The Student Labor Action Coalition (SLAC) is a network of campus organizations that support worker struggles and their unions.

Since its founding in 1994, SLAC organizations typically have worked to educate the campus community on unions and worker struggles, organized students and broader campus communities to participate in labor solidarity activities in the U.S. and worldwide, built coalitions with local unions and social justice organizations, and trained students to work within the labor movement.

==History==
The first Student Labor Action Coalition was established in 1994 at the University of Wisconsin-Madison to support the 700 locked out workers at the A.E. Staley Company in Decatur, Illinois. In February 1994, a group of undergraduates saw the video "Deadly Corn" in their UW-Madison sociology course, and angered by what they learned of the Staley workers' struggle for safe working conditions, they organized the Staley Solidarity Action Coalition. After a semester organizing a study group on the issue and taking a trip to Decatur, they changed their name to the Student Labor Action Coalition (SLAC) with the aim to help worker struggles wherever they occur.

In their first year, the UW-Madison SLAC educated the campus community on the Staley lockout, participated in the Miller and Pepsi boycotts of A.E. Staley, traveled to Decatur, Illinois to attend labor solidarity rallies and helped spread similar support activities to other university campuses.

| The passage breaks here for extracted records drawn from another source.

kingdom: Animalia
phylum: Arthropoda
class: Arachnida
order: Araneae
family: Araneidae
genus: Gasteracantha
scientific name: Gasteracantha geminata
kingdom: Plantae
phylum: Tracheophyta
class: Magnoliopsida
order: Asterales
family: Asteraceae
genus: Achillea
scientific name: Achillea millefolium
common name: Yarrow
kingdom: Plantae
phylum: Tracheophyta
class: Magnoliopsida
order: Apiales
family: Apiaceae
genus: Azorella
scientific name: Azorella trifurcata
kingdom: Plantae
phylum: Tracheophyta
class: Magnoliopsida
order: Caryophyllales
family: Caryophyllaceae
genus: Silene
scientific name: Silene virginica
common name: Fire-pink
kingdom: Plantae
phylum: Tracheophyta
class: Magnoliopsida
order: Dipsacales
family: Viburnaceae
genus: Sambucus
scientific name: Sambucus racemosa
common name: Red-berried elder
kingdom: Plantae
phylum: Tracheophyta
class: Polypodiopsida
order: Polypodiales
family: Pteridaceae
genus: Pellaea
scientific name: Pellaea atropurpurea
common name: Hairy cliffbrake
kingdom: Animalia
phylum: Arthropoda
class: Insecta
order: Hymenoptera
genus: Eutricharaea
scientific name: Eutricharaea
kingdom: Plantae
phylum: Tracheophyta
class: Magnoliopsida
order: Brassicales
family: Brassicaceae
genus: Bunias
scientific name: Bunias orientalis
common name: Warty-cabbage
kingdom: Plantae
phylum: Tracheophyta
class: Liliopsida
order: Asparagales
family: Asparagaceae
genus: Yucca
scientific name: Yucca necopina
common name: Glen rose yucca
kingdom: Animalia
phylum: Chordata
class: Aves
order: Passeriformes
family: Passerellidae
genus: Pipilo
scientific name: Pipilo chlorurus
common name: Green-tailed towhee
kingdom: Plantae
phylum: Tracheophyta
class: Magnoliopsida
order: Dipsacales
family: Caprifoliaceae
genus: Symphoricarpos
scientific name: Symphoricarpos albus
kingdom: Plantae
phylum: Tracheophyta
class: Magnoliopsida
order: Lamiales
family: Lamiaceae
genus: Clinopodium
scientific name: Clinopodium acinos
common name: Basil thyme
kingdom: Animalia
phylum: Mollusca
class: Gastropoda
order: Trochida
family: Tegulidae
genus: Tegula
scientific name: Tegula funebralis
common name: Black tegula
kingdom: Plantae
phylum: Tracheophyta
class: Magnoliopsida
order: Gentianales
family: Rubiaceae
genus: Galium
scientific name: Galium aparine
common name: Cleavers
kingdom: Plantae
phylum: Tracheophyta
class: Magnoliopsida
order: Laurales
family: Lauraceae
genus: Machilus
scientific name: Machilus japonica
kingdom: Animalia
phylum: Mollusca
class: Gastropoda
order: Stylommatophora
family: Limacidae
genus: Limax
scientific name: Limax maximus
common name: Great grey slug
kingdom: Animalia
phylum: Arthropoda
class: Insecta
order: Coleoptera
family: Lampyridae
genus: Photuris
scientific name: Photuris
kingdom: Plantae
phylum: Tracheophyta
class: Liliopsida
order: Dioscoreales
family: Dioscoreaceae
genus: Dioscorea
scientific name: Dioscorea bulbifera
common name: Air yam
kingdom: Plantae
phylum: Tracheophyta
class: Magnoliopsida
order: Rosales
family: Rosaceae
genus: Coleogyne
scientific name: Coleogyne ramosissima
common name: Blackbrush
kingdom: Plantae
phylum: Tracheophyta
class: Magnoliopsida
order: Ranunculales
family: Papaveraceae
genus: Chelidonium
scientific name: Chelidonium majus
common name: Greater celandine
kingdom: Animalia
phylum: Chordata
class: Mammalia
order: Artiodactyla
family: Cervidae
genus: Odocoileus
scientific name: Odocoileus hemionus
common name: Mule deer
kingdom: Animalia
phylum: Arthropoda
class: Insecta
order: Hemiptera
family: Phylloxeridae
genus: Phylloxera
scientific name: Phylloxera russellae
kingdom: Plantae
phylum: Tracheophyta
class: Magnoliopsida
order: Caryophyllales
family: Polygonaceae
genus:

In October 1994, SLAC activists met University of Michigan students at a solidarity rally in Decatur. Soon, Michigan students formed a SLAC on their campus, and in the spring of 1995 hosted a young activist conference which was attended by students from eight different campuses. Within a year, SLAC organizations spread to other campuses in the Midwest and Northeast.

In the 1990s, two developments helped spread the formation of SLAC nationwide. First, the AFL–CIO, under the direction of AFL–CIO president John Sweeney, initiated the AFL–CIO Organizing Institute, which sought to enlist college activists as labor organizers. The AFL–CIO supported SLAC activities as part of this initiative. Secondly, beginning in 1998, SLAC organizations got a boost from the outpouring of anti-sweatshop activism on college campuses, which focused on solidarity efforts with workers in the Third World.

By 1999, there were dozens of SLAC student organizations on campuses nationwide, working on a wide variety of worker solidarity campaigns. Many campus SLACs affiliated with the national organization, United Students Against Sweatshops , after its founding in 2000.